Their reasons for avoiding offense to hunters are easy to discern. Attacking hunters attacks a long-standing tradition in the United States, one which calls to mind images of parent and child together on weekends, of sport, of recreation, of exercise, of being outdoors. Gun control advocates who eat hamburgers or chicken could denounce hunting only at the peril of being labeled as hypocrites.

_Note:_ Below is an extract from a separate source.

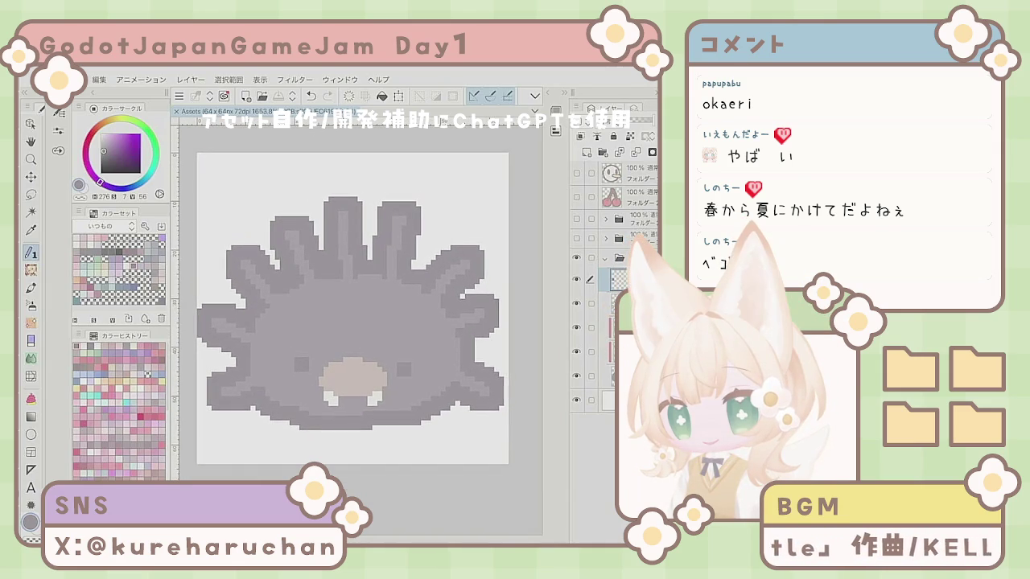
scroll(358, 305, up, 3)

Equally important, gun control advocates know that some hunters support additional restrictions on handgun ownership. Owning a shotgun or rifle, which also serve as an effective means of self-defense, but living in areas where crime is low and the need to carry a concealable weapon is limited, a fair number of hunters feel no passion in defense of the need to bear a handgun. So long as gun control measures do not take away the shotgun or rifle used for hunting on weekends and for protecting the home at all times, these hunters feel little inclination to aid the rights of smallgun owners.
What hunters miss when they accept handgun restrictions is the importance that handgun ownership plays in protecting the privileges of hunters. If handgun ownership became a thing of the past, the vast numbers of handgun owners who, for example, live in cities and do not hunt but support, through their votes and through their purchasing power, the strength of the pro-gun community and industry, would be drastically cut.
In addition, a very simple and, some might say, compelling argument could be made against hunting once handgun ownership is curtailed. If handguns are eliminated because the need to protect one's life is not considered worth the societal costs attributed by critics to handgun ownership, the argument could then easily be made that, if we no longer allow people to own guns to protect their lives, why would we continue to allow them to own guns for the more trivial purpose of sport shooting or hunting?